* Exercise requirements *
Reproduce every line of text in the data below verbatim, omitting the pictures.

* Stored data *
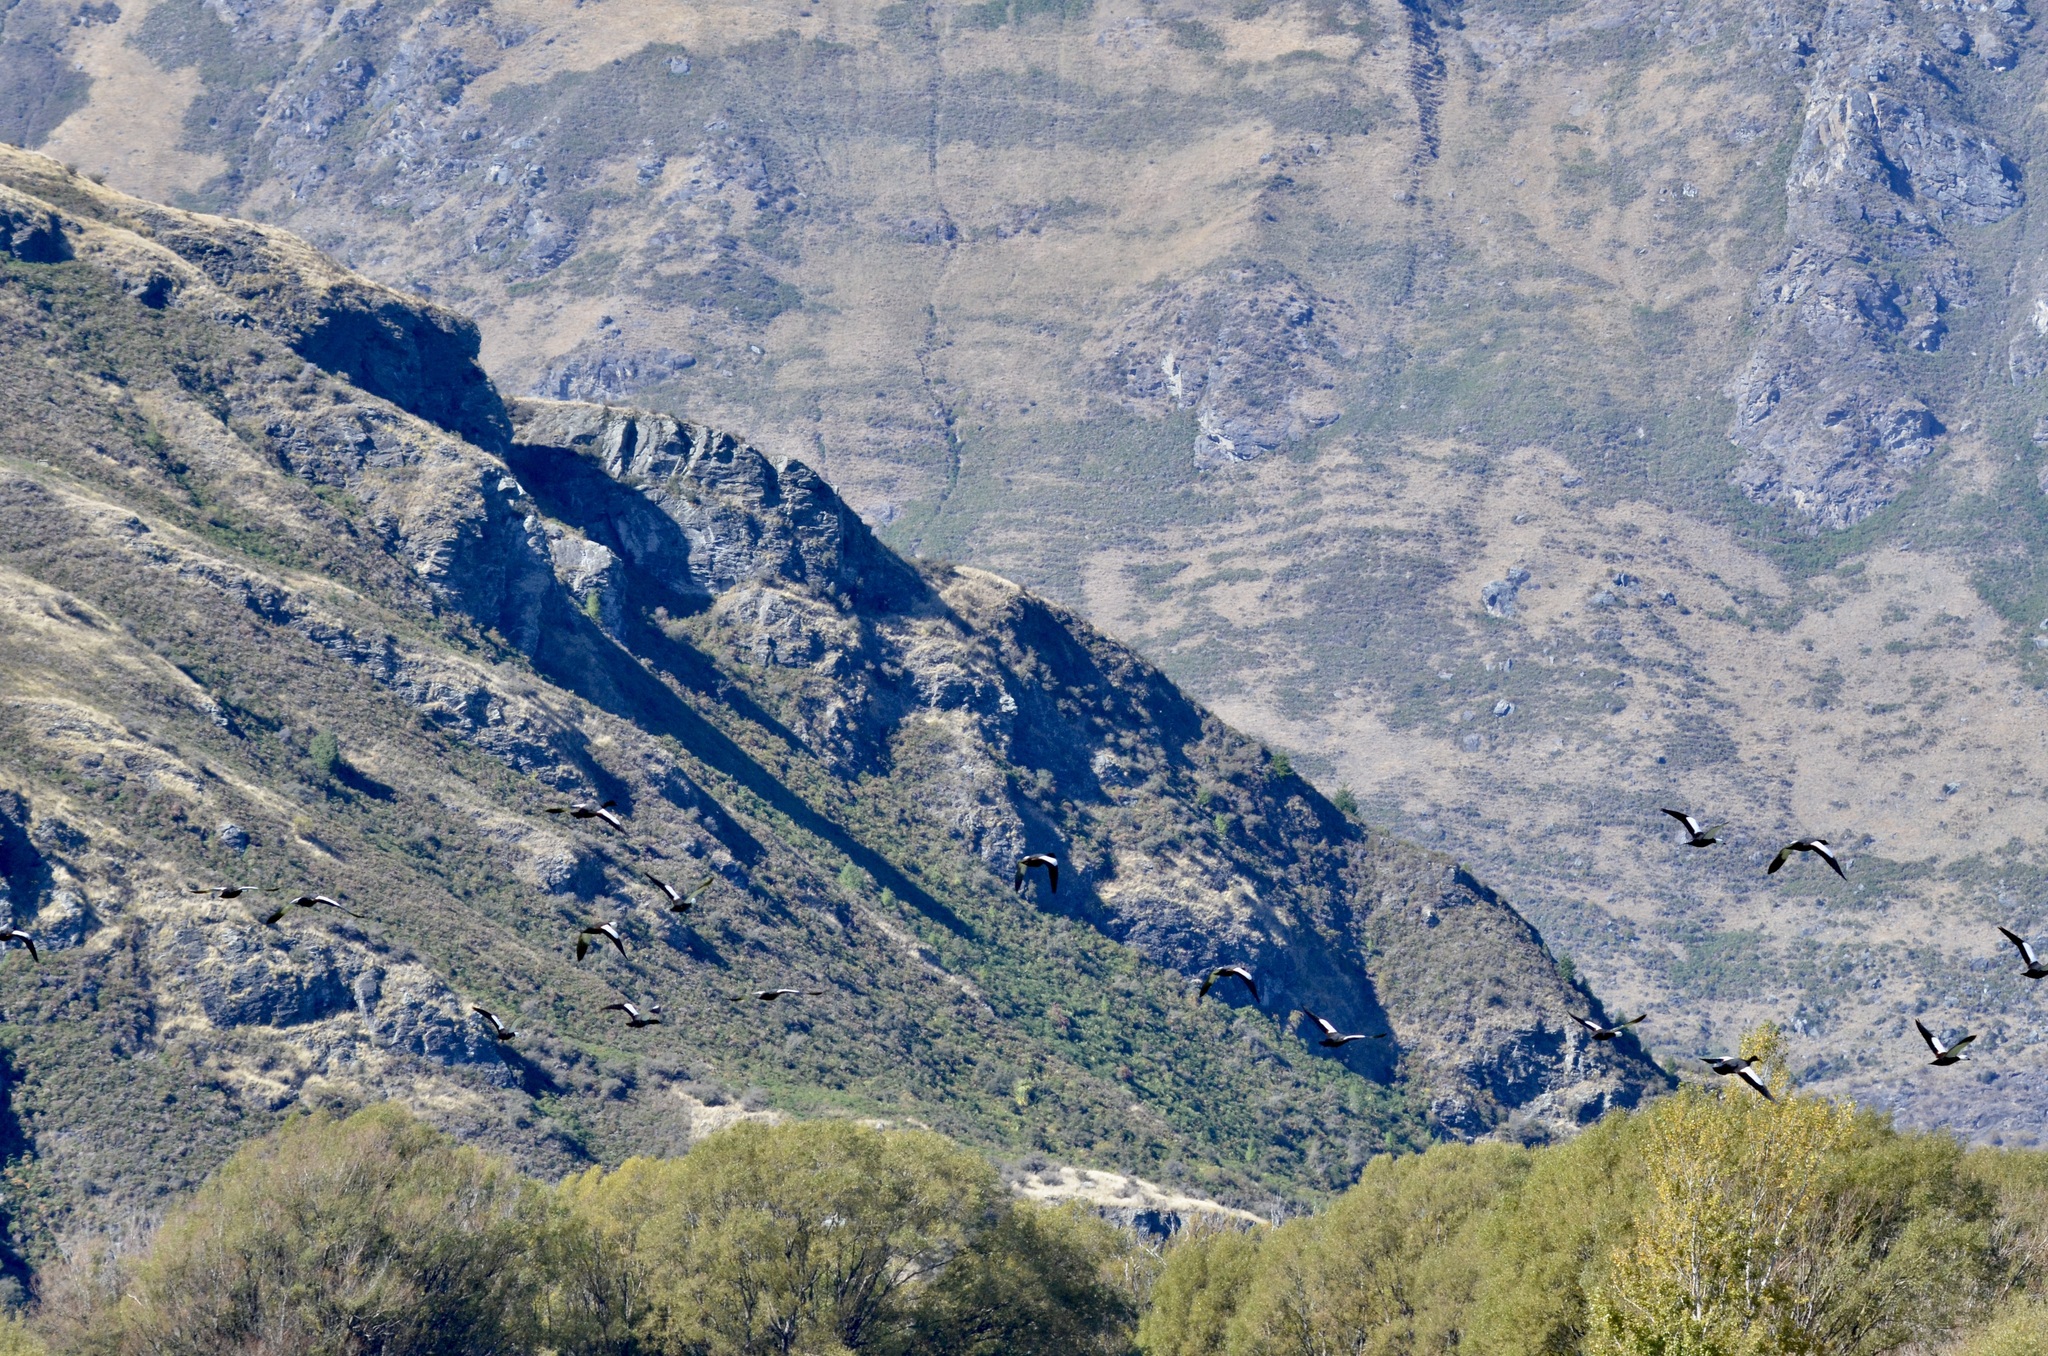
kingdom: Animalia
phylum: Chordata
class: Aves
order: Anseriformes
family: Anatidae
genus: Tadorna
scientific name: Tadorna variegata
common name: Paradise shelduck
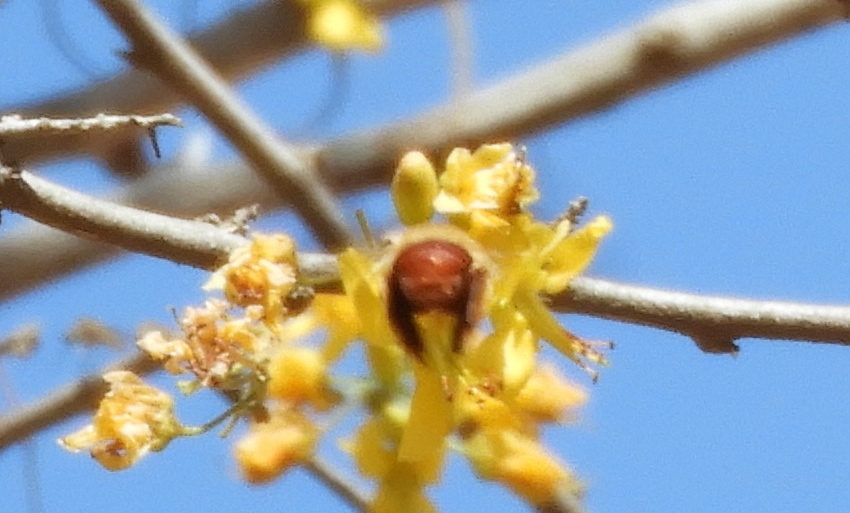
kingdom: Animalia
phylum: Arthropoda
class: Insecta
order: Hymenoptera
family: Apidae
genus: Centris
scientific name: Centris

* Response *
kingdom: Animalia
phylum: Chordata
class: Aves
order: Anseriformes
family: Anatidae
genus: Tadorna
scientific name: Tadorna variegata
common name: Paradise shelduck
kingdom: Animalia
phylum: Arthropoda
class: Insecta
order: Hymenoptera
family: Apidae
genus: Centris
scientific name: Centris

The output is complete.